## [Available records]
BEGIN
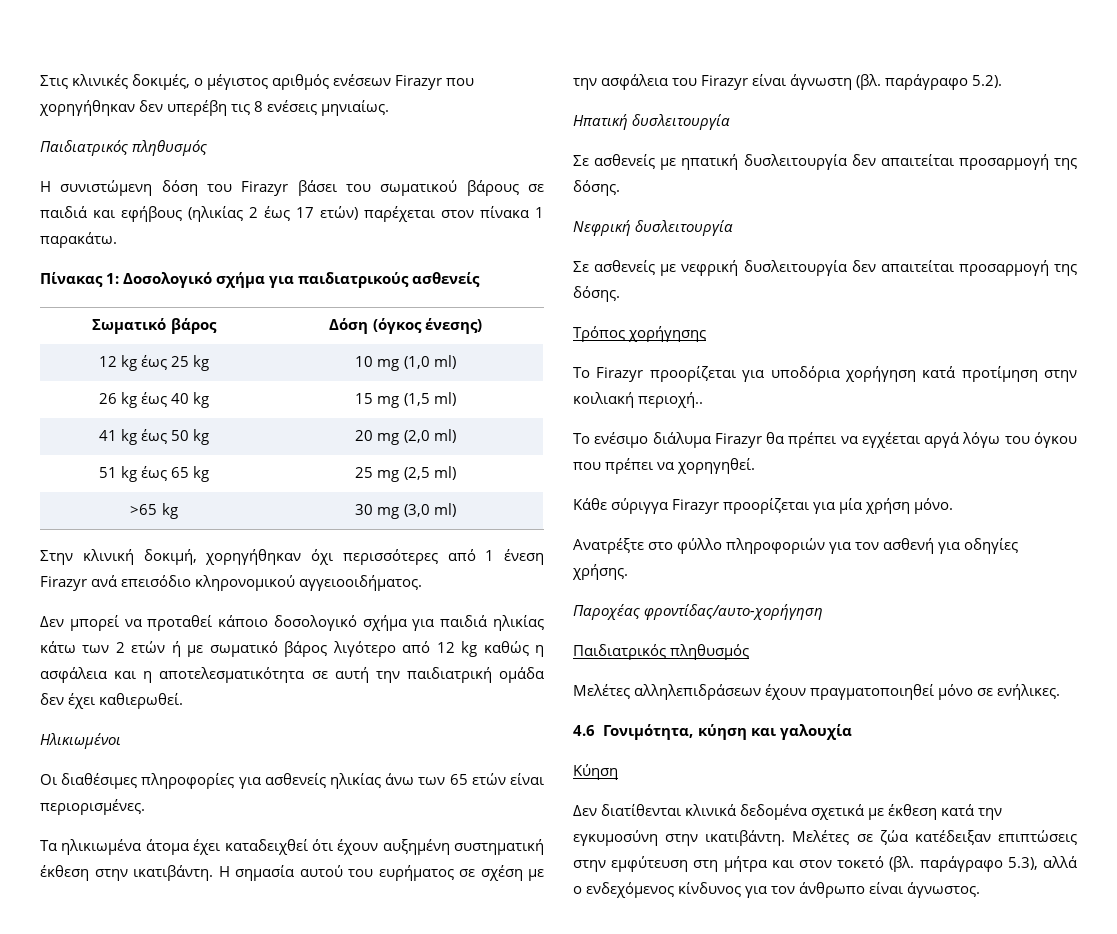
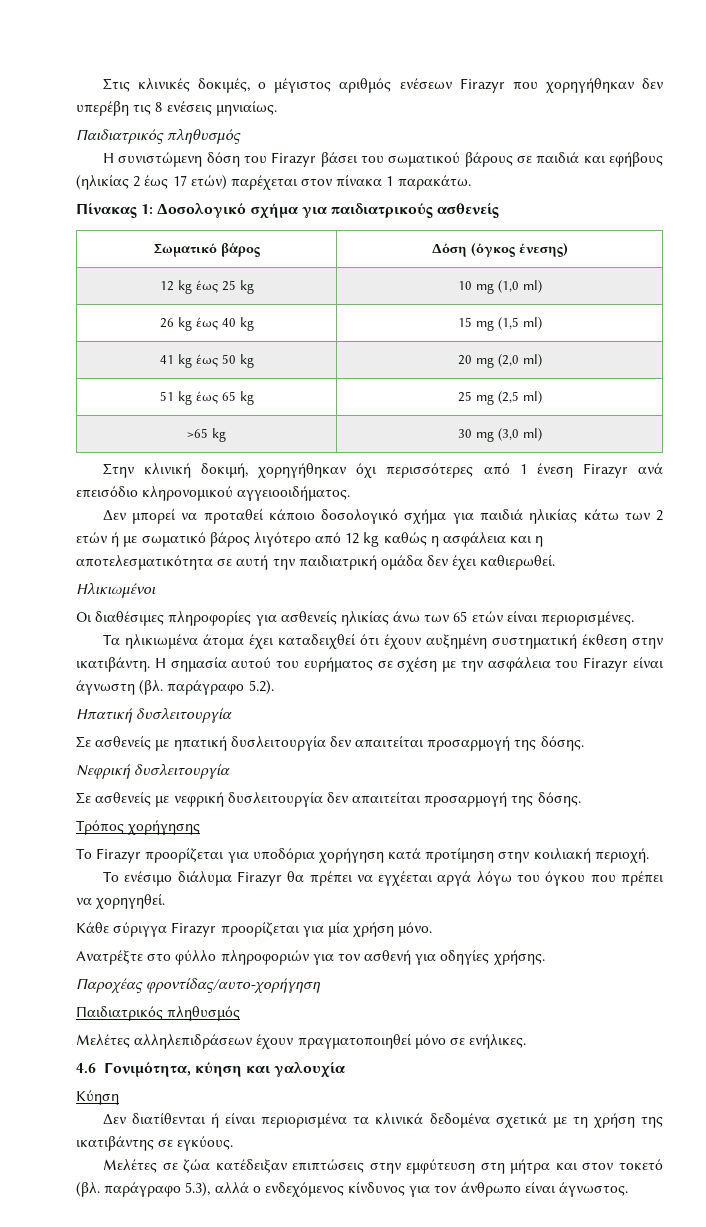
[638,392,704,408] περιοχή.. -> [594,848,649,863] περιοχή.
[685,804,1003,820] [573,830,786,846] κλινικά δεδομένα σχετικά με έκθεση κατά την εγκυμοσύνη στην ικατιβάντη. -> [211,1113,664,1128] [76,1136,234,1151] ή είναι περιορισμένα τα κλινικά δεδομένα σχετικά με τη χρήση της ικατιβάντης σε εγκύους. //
END
BEGIN
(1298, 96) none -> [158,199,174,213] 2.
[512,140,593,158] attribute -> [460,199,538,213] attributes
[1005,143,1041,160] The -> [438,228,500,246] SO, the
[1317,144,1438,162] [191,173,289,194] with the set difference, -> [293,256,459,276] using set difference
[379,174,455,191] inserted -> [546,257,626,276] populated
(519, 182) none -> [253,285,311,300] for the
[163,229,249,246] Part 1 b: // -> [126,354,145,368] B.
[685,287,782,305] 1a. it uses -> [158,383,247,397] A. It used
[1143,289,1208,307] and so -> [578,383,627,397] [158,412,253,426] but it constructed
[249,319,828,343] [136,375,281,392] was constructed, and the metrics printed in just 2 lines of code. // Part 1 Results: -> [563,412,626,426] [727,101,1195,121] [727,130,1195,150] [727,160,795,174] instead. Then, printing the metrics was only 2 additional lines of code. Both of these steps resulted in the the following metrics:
END
BEGIN
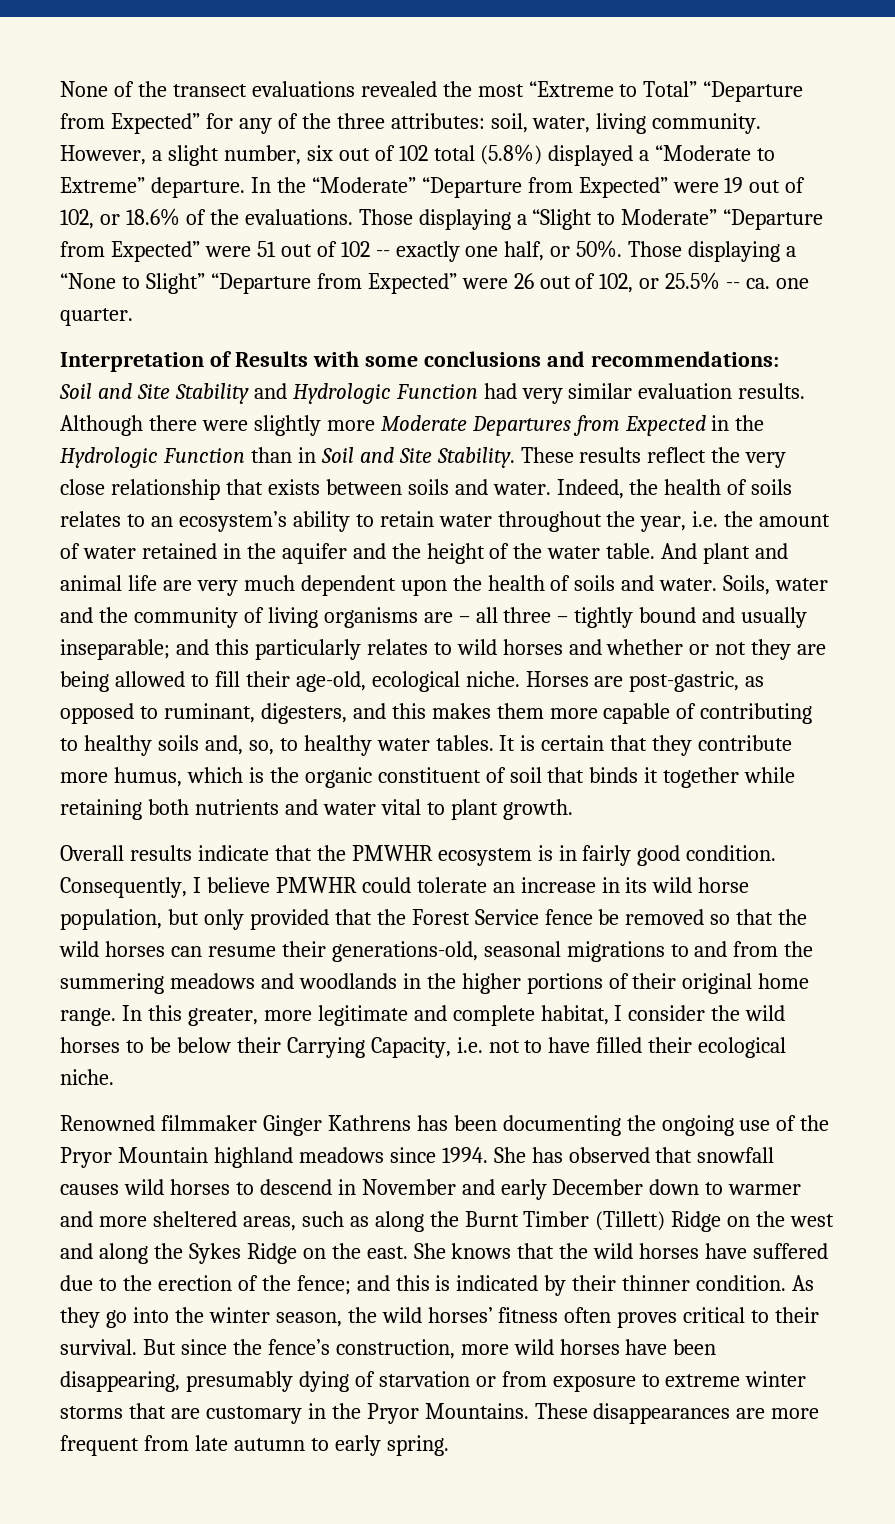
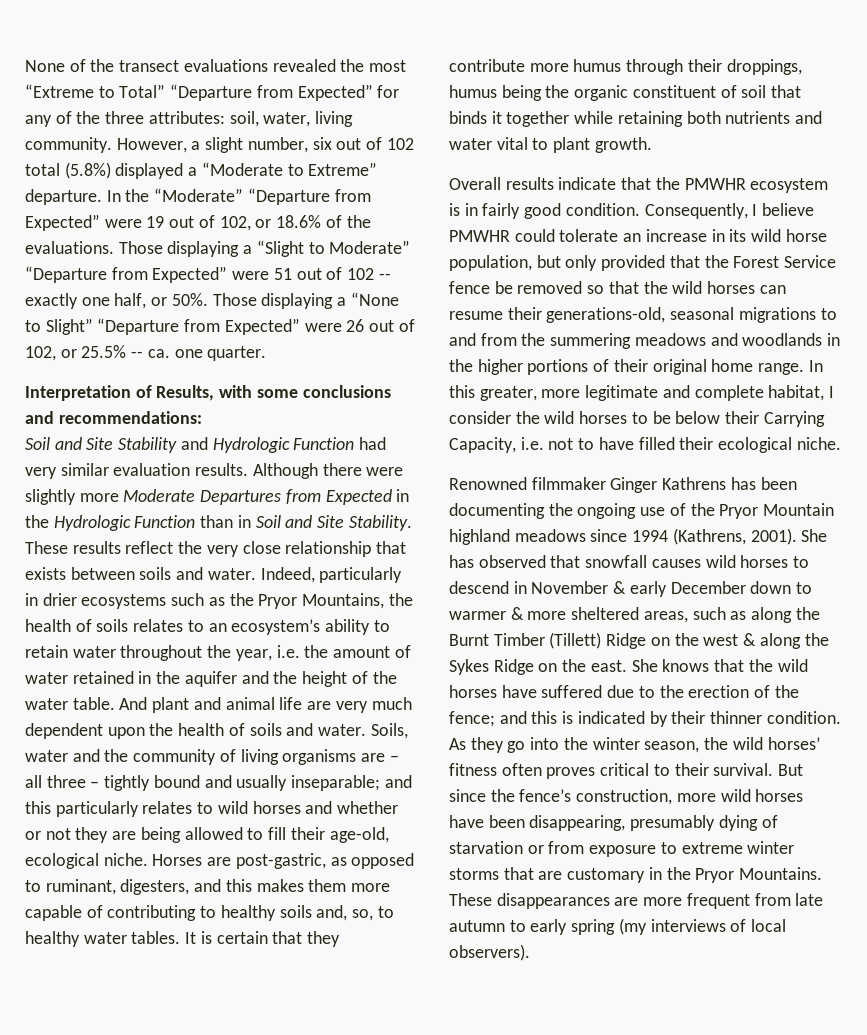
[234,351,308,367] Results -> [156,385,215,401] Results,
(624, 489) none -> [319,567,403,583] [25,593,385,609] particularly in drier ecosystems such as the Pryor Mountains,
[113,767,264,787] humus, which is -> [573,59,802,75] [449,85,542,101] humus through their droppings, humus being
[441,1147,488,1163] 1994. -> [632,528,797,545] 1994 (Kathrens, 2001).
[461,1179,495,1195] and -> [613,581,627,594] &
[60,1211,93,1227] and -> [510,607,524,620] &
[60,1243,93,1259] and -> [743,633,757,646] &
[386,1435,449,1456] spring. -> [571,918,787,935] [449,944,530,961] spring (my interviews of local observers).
END
## [Exercise]
With the line holding "[60,1243,93,1259] and -> [743,633,757,646] &" as the first and the line holding "[386,1435,449,1456] spring. ->" as the last, please transcribe exactly the lines of the material above in that range and nothing else.

## [Answer area]
[60,1243,93,1259] and -> [743,633,757,646] &
[386,1435,449,1456] spring. -> [571,918,787,935] [449,944,530,961] spring (my interviews of local observers).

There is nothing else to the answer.